On the baggage drop zones:
Terminal 5 also features 90-odd bag-drop stations that accept checked luggage and automatically whisk the bags onto 18 kilometers of moving tracks and belts. Bags zip along at up to 30 miles per hour on a system that updates prototypes used in Oslo, Hong Kong and Amsterdam airports. Lost baggage has been a headache at Heathrow and has often proved to be a problem for BA, the UK’s largest airline.

Terminal 5 debuted on Thursday, March 27th. We were scheduled to fly out of Terminal 5 on Saturday. Since we were pretty much immersed in the British media after Terminal 5 opened, we knew we were about to become SOL.

The news around us was the 'debacle' that Terminal 5 ended up being. Pictures of piles of baggage were shown on the front page, because the technologically advanced baggage zones were not working properly. Mainly, they were jamming up because employees could not get to work!

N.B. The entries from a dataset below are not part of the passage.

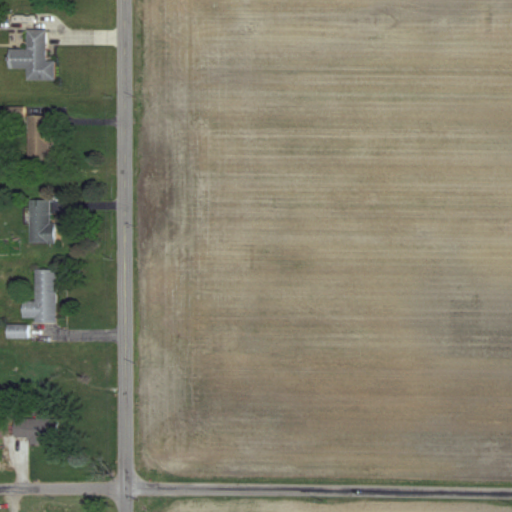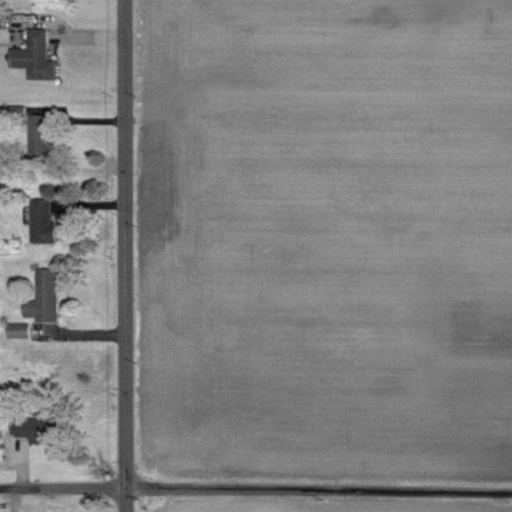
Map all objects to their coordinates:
building: (34, 58)
building: (39, 138)
building: (40, 221)
road: (125, 255)
building: (41, 298)
building: (16, 331)
building: (36, 429)
road: (256, 490)
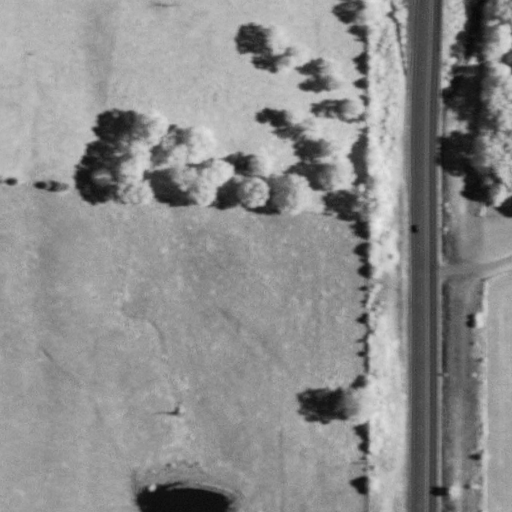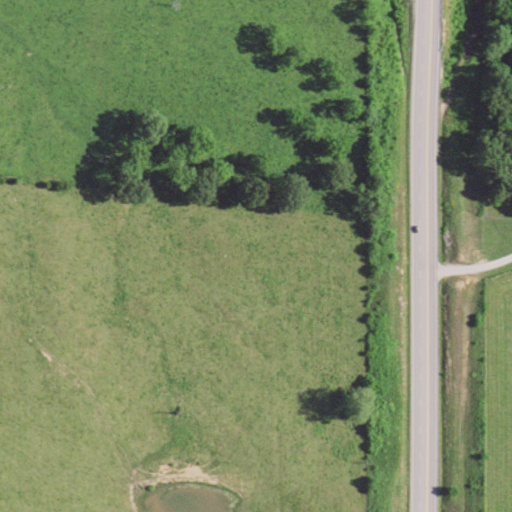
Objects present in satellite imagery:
road: (423, 256)
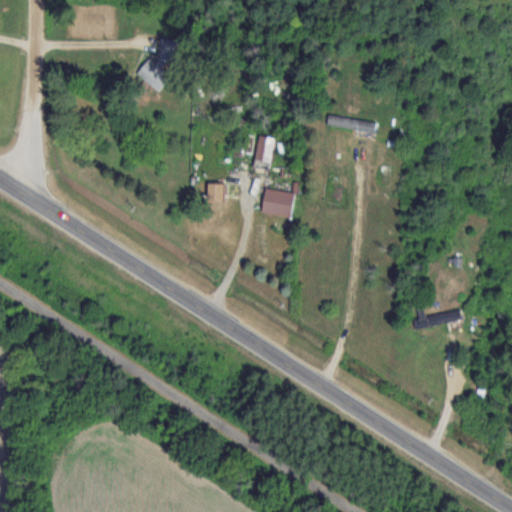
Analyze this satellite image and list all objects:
road: (39, 100)
building: (350, 123)
building: (265, 149)
building: (214, 192)
building: (276, 202)
road: (237, 251)
road: (353, 276)
building: (435, 318)
road: (255, 339)
road: (448, 395)
road: (177, 397)
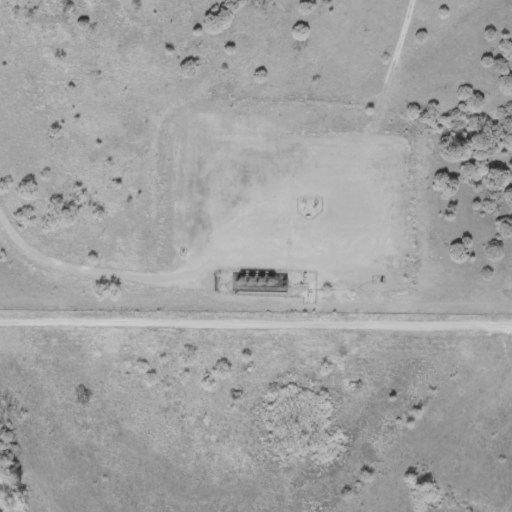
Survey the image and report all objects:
road: (256, 322)
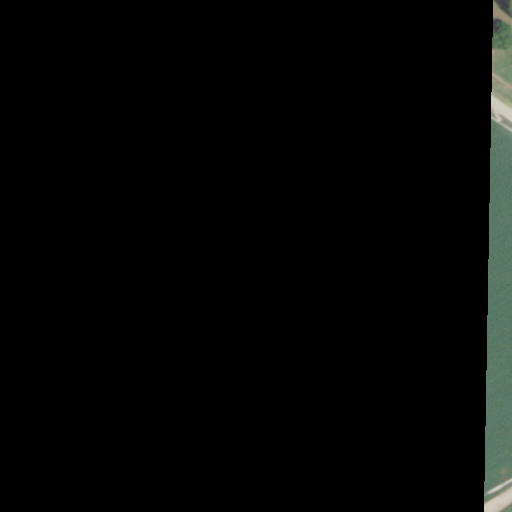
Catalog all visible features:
park: (455, 20)
road: (438, 55)
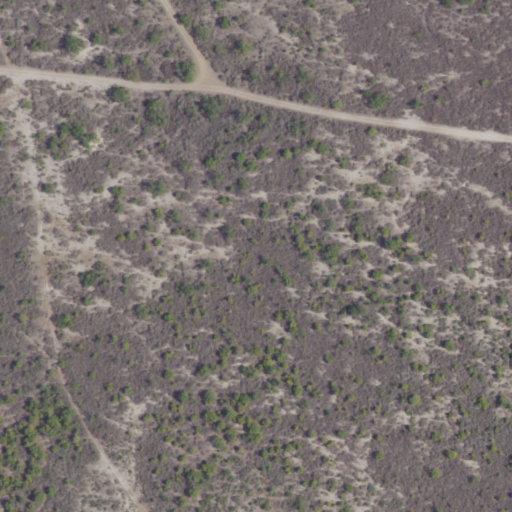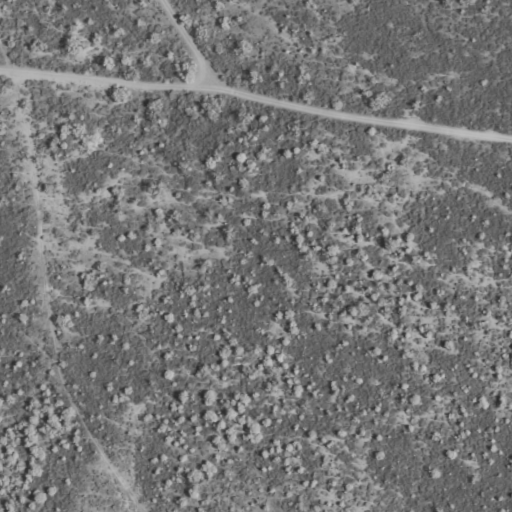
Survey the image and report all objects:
road: (263, 50)
road: (49, 395)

Employees had a hard time entering their parking areas and then security clearances were not allowing them in, so there were limited staff to help with getting passengers checked in, and/or getting baggages moving along.

So what did British Airways do (the only airline within Terminal 5)? They started canceling flights. Friday, the news broadcast that 70 flights were canceled that day. That's a lot of damn flights. We found that indeed, our flight out of Terminal 5 for Saturday was one of the many canceled for that day.

The mad dash to find another flight ensued. Tim spent a good deal of time on the phone with British Airways, who profusely apologized but never found us a flight at the same price that we had paid three months before. Although we paid only a little bit more for our new flights, it was nowhere near the price we had paid in our pre-planning. But the point of the matter was that they fucked it all up and we, the peons, were left scrambling to figure out how to proceed.

It appears that Londoners are quite embarrassed by this...and I don't blame them. I can't believe these people didn't test their system out? Can they really claim to have? Because as a previous tester (and I don't think it can leave the system, if you've ever been a tester), there is NO WAY failures at this magnitude could happen...

Some new quotes about Terminal 5:
He [Jim Fitzpatrick, the aviation minister] said 28,000 bags were now stranded, rather than the 15,000 admitted by the airline over the weekend. It could take up to a week for the bags to be reunited with their owners, he said

Mr Fitzpatrick said passengers using the £4.3 billion terminal had suffered an "unacceptably poor experience" and delivery had fallen "well short of expectation".

The employees problems:
Many British Airways airport workers complained they were delayed getting to the building because of a shortage of specially-designated car parking spaces.

Some also reported that staff overflow car parks were not open and they had been forced to drive around in circles to find somewhere to put their cars.

Then, once inside the terminal building, workers also faced problems getting to the restricted "airside" via security checkpoints.

We at least didn't arrive at Heathrow Terminal 5, but were flying out. Here is what happened to a family going on a skiing trip, who did go through Terminal 5:
A family going on a skiing holiday in Switzerland last year received only £100 from BA despite having to spend £1,000 on replacement ski gear when their bags were lost for a fortnight.